Each of these eight aspects of spiritual wellness are important for a person’s well-being; however, each person will find that they gravitate towards certain expressions of spiritual wellness more than others. For example, an atheist might be more drawn to compassion or service over prayer. A Christian might pour more energy into prayer and community than meditation. A Buddhist might practice meditation and private contemplation more than community. A Hindu devoted to practicing Ashtanga is potentially and uniquely engaged in all of the components of spiritual wellness, or is at least encouraged to pursue them.

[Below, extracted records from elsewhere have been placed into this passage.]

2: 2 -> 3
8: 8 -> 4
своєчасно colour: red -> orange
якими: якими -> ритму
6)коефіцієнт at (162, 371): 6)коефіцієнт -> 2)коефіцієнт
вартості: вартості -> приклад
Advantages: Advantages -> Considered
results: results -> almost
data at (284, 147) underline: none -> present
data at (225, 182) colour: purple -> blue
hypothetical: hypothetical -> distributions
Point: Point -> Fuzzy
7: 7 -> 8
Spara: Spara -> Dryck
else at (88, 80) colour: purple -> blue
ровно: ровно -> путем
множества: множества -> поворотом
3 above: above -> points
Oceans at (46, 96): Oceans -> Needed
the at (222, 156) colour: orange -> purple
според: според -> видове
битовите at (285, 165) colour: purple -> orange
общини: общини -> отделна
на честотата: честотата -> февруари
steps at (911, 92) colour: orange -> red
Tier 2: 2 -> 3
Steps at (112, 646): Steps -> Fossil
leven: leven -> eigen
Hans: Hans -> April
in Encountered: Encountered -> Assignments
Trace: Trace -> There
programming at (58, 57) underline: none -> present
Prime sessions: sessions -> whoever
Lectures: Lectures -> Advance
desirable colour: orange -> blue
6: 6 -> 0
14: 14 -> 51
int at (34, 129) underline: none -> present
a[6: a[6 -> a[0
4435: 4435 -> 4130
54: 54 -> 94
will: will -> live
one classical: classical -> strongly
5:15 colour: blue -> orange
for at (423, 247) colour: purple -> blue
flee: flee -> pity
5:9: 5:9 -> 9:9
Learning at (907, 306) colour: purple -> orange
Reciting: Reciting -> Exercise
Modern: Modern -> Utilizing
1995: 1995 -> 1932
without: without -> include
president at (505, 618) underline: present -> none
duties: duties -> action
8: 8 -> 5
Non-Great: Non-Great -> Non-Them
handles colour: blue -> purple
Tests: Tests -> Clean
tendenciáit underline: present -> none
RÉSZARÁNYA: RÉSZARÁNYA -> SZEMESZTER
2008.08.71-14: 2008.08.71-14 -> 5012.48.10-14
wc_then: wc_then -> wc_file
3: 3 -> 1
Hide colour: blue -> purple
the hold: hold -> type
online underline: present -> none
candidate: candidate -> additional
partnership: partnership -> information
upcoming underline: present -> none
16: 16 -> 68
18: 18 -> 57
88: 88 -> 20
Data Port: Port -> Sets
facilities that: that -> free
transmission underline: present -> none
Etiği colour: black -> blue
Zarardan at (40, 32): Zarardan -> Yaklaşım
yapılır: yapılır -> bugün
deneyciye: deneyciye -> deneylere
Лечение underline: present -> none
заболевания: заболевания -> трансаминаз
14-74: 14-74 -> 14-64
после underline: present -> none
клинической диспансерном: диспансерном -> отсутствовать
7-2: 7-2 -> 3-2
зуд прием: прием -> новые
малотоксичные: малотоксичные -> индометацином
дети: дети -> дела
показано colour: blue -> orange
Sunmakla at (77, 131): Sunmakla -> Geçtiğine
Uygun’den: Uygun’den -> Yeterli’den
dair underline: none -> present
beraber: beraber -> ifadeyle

It’s okay to spend more energy in one area of spiritual wellness over another, and what we focus on or need is likely to ebb and flow throughout life. The important thing is to recognize that ALL of these eight components are fulfilling to humans and aid us in spiritual meaning and growth. Also, despite some beliefs to the contrary, each of these components is applicable across religious and non-religious belief systems.
There are some Christians who believe meditation is sinful because it allows the mind to wander and be tempted by “the evil one,” but meditation can be practiced in a Christ-honoring way, focusing the mind on the Cosmic Christ’s love, peace and light within. Similarly, atheists might feel that prayer is ridiculous because they don’t believe in a higher power, but prayer can come in the form of communicating with creation (“Dear Universe”), privately and intentionally confessing one’s overwhelm or needs, or saying a prayer directed towards expressing love and learning from one’s ancestors or hope and healing for future generations. In this way, you begin to see how each component is important even if a bit unfamiliar or uncomfortable.
I want you to consider how the components of spiritual wellness work within your own life. I invite you to ponder which areas could use more growth, which ones intimidate you (and why), and which ones feel most organic for how you desire to live with purpose.
Lastly, I encourage you to lean gently in the direction of what puts you out of your comfort zone. I believe wholeheartedly this is where we are invited to grow the most in unexpected and beautiful ways that foster greater spiritual wellness and mind/body/spirit health.
I hope that putting spiritual wellness into a tangible framework and terms helps you focus on it in more meaningful and holistic ways. All of our souls are thirsty, but they can be quenched and live life to the fullest.
The world is in dire need of more people who recognize and recommit to living a spiritual life. Will you be one of them?